* _What you have to do_: Render the material below as a numbered list, from its first line down to the line containing "scientific name: Zonocerus elegans", both included. Leave out blank lines and stop there.

------------------------------

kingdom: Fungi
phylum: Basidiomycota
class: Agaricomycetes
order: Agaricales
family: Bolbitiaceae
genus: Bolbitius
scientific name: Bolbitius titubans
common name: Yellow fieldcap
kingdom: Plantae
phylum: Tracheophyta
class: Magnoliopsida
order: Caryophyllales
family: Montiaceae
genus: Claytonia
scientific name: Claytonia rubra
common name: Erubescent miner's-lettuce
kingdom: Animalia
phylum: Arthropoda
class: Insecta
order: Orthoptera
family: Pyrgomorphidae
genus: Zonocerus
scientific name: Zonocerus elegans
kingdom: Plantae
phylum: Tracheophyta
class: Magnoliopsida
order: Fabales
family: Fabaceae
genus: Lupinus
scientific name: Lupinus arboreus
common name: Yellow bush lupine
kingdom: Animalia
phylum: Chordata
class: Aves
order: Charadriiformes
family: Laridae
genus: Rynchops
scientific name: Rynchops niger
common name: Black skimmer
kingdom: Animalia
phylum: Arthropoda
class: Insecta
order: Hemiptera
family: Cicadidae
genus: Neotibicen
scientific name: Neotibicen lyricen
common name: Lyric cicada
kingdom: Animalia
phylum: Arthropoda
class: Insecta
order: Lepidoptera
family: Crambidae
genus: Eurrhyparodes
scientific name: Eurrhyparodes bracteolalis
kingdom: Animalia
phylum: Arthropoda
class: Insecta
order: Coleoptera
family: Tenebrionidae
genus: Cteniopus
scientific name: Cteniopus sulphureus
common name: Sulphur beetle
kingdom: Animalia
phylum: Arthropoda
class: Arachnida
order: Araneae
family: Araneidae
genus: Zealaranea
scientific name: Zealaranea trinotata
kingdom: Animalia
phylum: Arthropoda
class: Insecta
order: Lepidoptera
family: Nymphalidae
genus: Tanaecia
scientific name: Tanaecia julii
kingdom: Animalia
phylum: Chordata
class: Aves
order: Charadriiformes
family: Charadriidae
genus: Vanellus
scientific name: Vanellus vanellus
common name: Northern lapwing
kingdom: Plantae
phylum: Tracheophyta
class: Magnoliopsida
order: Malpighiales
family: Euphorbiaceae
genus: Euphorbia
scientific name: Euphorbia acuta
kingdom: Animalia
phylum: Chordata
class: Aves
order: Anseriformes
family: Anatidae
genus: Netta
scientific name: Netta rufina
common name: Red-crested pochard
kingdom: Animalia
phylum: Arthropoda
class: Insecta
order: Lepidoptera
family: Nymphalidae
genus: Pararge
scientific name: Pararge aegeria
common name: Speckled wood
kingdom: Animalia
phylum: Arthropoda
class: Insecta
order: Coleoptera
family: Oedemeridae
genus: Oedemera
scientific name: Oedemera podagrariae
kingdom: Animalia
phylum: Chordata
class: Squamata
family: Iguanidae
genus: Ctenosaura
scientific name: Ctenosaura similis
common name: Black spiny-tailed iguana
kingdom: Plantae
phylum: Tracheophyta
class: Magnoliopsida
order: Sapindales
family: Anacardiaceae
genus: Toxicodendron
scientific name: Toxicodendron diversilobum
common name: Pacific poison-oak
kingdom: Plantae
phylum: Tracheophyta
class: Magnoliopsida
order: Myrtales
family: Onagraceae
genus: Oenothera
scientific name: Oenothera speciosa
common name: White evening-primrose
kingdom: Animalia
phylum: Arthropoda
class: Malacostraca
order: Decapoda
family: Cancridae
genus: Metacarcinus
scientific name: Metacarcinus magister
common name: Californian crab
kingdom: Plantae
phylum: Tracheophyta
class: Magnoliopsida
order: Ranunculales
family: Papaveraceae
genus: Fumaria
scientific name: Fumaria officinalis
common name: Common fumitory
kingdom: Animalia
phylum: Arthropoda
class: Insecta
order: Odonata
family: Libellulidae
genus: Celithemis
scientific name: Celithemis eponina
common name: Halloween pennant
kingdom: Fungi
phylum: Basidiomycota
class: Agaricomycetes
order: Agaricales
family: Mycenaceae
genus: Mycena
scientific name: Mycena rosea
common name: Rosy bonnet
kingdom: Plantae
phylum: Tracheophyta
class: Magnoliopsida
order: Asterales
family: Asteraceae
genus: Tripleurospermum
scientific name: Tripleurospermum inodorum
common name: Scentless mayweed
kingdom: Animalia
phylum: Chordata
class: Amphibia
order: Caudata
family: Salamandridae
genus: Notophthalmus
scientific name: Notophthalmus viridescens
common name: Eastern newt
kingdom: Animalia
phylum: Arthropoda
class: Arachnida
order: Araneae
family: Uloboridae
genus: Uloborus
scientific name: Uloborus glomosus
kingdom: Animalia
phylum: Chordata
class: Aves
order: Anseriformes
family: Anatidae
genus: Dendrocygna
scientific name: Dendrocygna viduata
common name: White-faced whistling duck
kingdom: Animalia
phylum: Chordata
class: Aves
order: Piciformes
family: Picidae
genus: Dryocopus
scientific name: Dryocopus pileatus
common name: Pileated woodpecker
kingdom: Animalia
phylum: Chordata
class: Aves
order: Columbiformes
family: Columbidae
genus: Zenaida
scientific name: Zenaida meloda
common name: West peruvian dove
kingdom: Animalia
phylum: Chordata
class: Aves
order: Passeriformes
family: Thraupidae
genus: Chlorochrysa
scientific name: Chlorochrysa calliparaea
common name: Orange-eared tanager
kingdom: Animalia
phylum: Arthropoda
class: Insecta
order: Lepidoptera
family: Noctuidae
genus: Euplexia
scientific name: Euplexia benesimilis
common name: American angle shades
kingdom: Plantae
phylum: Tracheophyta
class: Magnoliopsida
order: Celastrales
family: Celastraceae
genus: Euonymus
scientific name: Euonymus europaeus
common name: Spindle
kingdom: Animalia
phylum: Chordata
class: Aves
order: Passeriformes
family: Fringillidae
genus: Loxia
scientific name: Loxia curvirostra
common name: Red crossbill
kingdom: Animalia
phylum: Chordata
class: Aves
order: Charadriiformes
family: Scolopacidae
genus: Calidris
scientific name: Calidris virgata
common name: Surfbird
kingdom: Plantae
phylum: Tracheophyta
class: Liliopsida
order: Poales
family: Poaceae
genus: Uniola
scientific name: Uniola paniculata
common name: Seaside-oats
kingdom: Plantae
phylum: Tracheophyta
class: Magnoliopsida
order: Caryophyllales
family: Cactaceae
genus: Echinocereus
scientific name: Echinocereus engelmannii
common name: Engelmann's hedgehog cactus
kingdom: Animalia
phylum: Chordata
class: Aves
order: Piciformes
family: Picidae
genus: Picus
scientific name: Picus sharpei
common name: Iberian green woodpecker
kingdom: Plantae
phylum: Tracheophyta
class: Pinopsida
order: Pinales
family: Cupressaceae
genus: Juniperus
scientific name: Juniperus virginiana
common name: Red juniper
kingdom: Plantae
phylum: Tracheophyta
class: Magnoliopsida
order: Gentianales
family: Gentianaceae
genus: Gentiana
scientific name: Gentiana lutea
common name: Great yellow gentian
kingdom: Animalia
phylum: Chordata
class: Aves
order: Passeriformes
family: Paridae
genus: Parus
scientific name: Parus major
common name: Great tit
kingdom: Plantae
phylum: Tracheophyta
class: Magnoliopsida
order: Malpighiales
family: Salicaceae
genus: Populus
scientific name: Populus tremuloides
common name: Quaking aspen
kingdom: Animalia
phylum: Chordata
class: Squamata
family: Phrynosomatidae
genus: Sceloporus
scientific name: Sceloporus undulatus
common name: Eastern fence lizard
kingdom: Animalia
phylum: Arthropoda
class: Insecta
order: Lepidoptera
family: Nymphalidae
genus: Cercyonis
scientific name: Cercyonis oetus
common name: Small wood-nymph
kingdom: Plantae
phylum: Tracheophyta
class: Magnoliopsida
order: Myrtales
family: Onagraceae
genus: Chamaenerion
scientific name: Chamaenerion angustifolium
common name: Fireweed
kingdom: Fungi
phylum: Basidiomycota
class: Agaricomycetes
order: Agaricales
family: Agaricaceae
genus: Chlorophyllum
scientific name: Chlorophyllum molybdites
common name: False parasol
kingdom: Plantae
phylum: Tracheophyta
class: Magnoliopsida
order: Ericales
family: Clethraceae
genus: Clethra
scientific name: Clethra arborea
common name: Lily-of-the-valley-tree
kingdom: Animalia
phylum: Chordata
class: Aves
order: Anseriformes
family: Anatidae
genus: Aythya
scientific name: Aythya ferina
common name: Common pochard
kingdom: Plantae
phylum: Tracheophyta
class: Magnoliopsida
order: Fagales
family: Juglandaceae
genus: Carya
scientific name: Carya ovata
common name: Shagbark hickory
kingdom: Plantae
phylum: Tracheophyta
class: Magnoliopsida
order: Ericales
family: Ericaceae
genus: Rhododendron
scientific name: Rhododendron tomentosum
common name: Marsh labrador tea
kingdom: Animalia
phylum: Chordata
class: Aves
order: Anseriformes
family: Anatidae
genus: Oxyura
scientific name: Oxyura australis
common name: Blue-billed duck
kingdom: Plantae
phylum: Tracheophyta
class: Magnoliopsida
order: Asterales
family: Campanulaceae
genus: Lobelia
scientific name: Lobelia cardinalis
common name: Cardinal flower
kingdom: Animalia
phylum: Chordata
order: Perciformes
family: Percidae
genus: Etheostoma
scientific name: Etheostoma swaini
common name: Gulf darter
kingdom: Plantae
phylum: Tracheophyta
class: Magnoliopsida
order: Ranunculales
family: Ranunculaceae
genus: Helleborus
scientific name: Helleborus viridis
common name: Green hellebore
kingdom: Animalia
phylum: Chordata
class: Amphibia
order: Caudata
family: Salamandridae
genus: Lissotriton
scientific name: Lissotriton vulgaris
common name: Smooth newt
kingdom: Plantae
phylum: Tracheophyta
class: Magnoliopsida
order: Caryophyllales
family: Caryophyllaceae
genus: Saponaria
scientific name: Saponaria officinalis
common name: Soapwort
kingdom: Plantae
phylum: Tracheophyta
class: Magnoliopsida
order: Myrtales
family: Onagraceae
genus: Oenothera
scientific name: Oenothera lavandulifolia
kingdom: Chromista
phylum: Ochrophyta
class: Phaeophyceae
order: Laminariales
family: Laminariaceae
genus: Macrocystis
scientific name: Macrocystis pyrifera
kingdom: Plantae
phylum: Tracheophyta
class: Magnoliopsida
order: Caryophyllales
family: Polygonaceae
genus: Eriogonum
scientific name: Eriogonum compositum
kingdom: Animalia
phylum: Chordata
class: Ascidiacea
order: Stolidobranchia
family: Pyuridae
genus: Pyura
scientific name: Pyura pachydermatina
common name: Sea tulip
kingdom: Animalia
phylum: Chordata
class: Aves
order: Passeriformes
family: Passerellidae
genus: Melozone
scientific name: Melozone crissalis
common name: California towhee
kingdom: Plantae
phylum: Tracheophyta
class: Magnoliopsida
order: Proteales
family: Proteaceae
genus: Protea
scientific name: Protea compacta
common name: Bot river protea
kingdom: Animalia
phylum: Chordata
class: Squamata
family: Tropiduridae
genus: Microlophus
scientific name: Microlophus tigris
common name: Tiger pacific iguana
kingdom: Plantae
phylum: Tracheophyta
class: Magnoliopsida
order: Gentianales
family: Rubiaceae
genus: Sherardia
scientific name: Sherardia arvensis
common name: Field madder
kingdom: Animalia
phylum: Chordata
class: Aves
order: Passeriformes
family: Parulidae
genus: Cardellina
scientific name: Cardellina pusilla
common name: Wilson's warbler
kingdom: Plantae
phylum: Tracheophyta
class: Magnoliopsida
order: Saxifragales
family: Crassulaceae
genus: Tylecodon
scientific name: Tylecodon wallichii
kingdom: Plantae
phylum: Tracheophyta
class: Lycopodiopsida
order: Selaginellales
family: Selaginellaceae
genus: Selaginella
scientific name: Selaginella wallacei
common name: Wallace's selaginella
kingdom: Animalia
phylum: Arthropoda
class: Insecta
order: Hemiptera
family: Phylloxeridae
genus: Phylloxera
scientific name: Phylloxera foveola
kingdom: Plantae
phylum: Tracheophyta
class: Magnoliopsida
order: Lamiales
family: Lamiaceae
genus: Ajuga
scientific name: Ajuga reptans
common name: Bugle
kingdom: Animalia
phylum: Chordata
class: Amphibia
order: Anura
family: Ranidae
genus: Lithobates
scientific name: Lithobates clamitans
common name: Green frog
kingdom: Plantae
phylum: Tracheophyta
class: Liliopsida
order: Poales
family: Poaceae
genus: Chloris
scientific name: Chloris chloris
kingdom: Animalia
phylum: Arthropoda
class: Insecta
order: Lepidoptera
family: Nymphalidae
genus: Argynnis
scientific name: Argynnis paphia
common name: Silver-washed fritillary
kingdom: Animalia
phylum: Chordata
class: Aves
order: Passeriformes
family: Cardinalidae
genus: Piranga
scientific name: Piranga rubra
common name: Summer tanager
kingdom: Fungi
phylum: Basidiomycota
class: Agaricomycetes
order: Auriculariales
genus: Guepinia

------------------------------

* _Task response_:
1. kingdom: Fungi
2. phylum: Basidiomycota
3. class: Agaricomycetes
4. order: Agaricales
5. family: Bolbitiaceae
6. genus: Bolbitius
7. scientific name: Bolbitius titubans
8. common name: Yellow fieldcap
9. kingdom: Plantae
10. phylum: Tracheophyta
11. class: Magnoliopsida
12. order: Caryophyllales
13. family: Montiaceae
14. genus: Claytonia
15. scientific name: Claytonia rubra
16. common name: Erubescent miner's-lettuce
17. kingdom: Animalia
18. phylum: Arthropoda
19. class: Insecta
20. order: Orthoptera
21. family: Pyrgomorphidae
22. genus: Zonocerus
23. scientific name: Zonocerus elegans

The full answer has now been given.